According to the U.S. Centers for Disease Control and Prevention, glaucoma remains the leading cause of irreversible blindness worldwide, affecting almost 80 million people in 2020. If not treated early, this condition can lead to gradual loss of vision or permanent blindness. Conventional treatments, even the expensive ones, cannot reverse the eye damage brought by glaucoma.

In response to this challenge, a sophomore student at Wheeler High School in Marietta, Georgia, built a portable, inexpensive detection device to diagnose this medical condition accurately.

A Novel Multimodal Diagnosis & Prevention System

Teenager Rohan Kalia began researching an affordable strategy for detecting glaucoma when one of his family members was diagnosed with this eye condition. This led him to invent a novel device called EyePal which enables accessible and individualized detection of glaucoma.

Eye conditions such as glaucoma are detected from standard examination, where images are taken from the retinal fundus. The photos are typically captured by an ophthalmologist using specialized equipment. However, the diagnosis and prevention of glaucoma are not widely accessible worldwide, especially in areas with a lack of eye doctors and testing facilities. This was the issue that Kalia tried to solve in this EyePal invention.

The EyePal comprises a quality camera, a Raspberry Pi minicomputer, machine-learning technology, and a mobile application. It works by taking images of the fundus and sending them to a mobile device that an eye specialist can examine. When it was tested on sets of fundus images, EyePal showed 95% accuracy.

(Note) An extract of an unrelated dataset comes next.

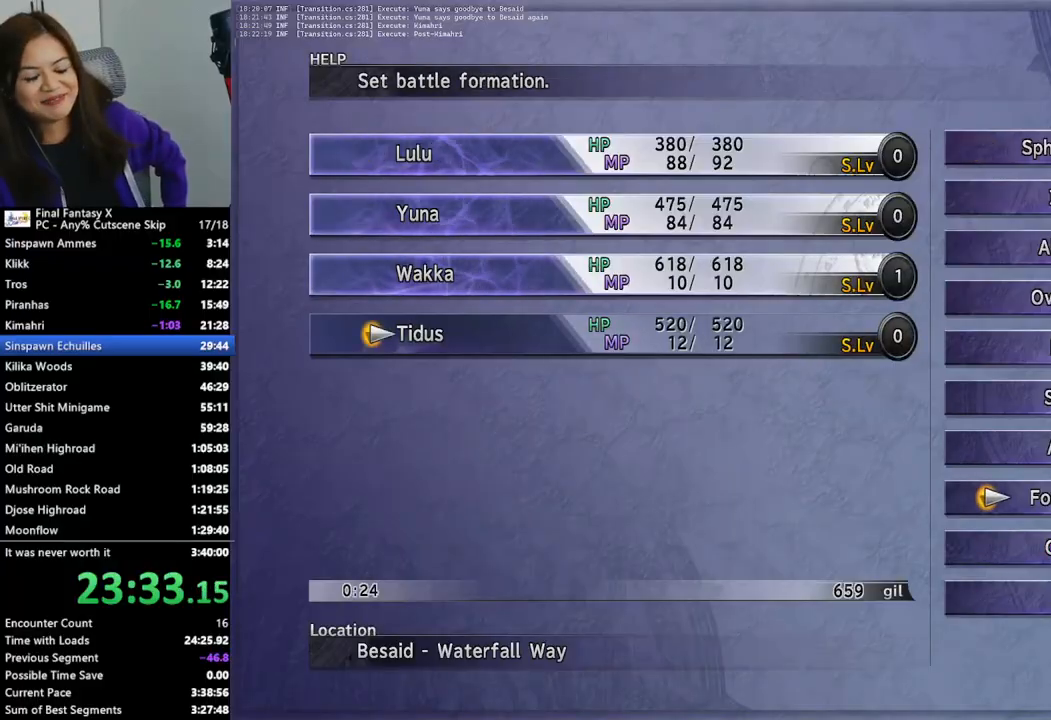
{"buttons": [], "left_stick": "center", "right_stick": "center", "events": [[33, "DPAD_UP", "up"], [133, "CROSS", "down"], [233, "CROSS", "up"], [333, "DPAD_UP", "down"], [367, "CROSS", "down"], [433, "DPAD_UP", "up"], [500, "CROSS", "up"]]}
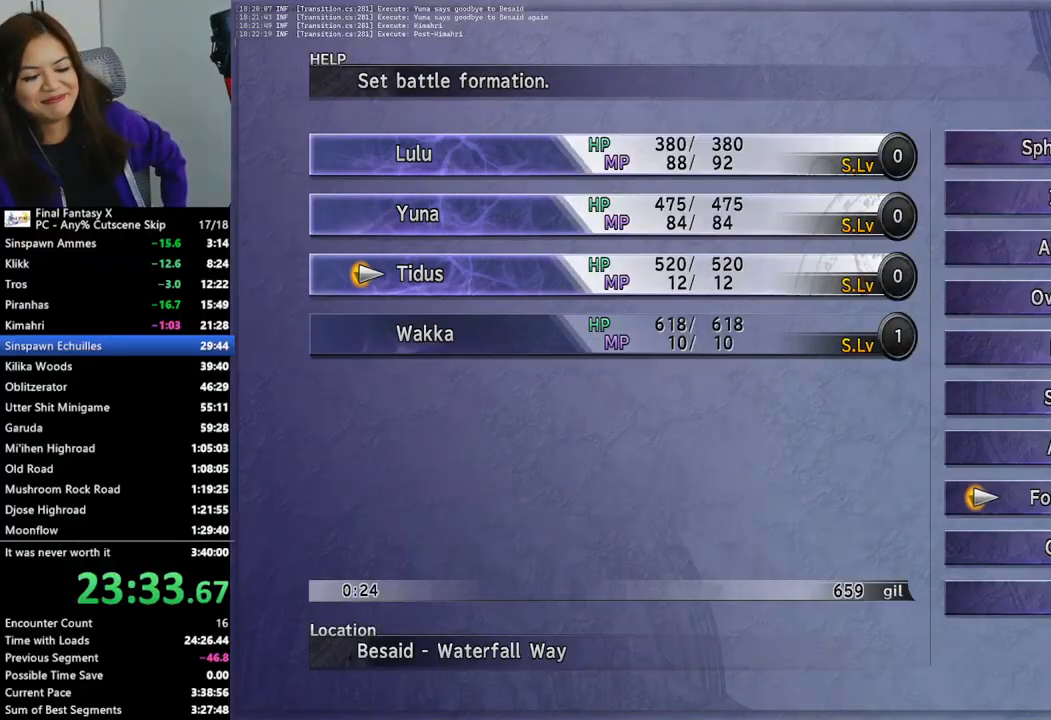
{"buttons": ["CIRCLE"], "left_stick": "up-right", "right_stick": "center", "events": [[100, "CIRCLE", "down"], [167, "CIRCLE", "up"], [300, "CIRCLE", "down"], [400, "CIRCLE", "up"], [400, "left_stick", "up"], [467, "CIRCLE", "down"], [467, "left_stick", "up-right"]]}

Kalia's invention was presented at the Regeneron International Science and Engineering Fair (ISEF) held from May 14 - 19 at Dallas, Texas. It won this year's President's Scholarship worth U.S. $10,000. The Institute of Electrical and Electronics Engineers (IEEE) Foundation established the award to acknowledge students who demonstrate exceptional skills in the IEEE field of interest.

The second-and third-place winners were also awarded a complimentary IEEE student membership. EyePal also got the third-place award in the ISEF's systems software category, which earned Kalia a $1,000 prize.

READ ALSO: Scientists Use AI To Detect Glaucoma Progression to Blindness 18 Months Earlier Than The Current Standard


What is Glaucoma?

Glaucoma is a group of eye diseases that can cause loss of vision due to damage to the optic nerve, which is responsible for sending messages from the eyes to the brain. It falls under different categories: open-angle, angle-closure, and congenital glaucoma.

Experts are still unsure about the causes of the most common types of glaucoma, although those diagnosed with this condition have high eye pressure. Glaucoma can affect anyone, although risk factors include age, race, and family history.

At its early stage, glaucoma does not show any symptoms without the patient realizing that they have it. Over time, a person may gradually lose vision, starting from the side (peripheral vision) and the area near the nose. As the disease gets worse, the affected individual may begin noticing that they fail to see things off to the side. If not treated properly, this can eventually lead to blindness.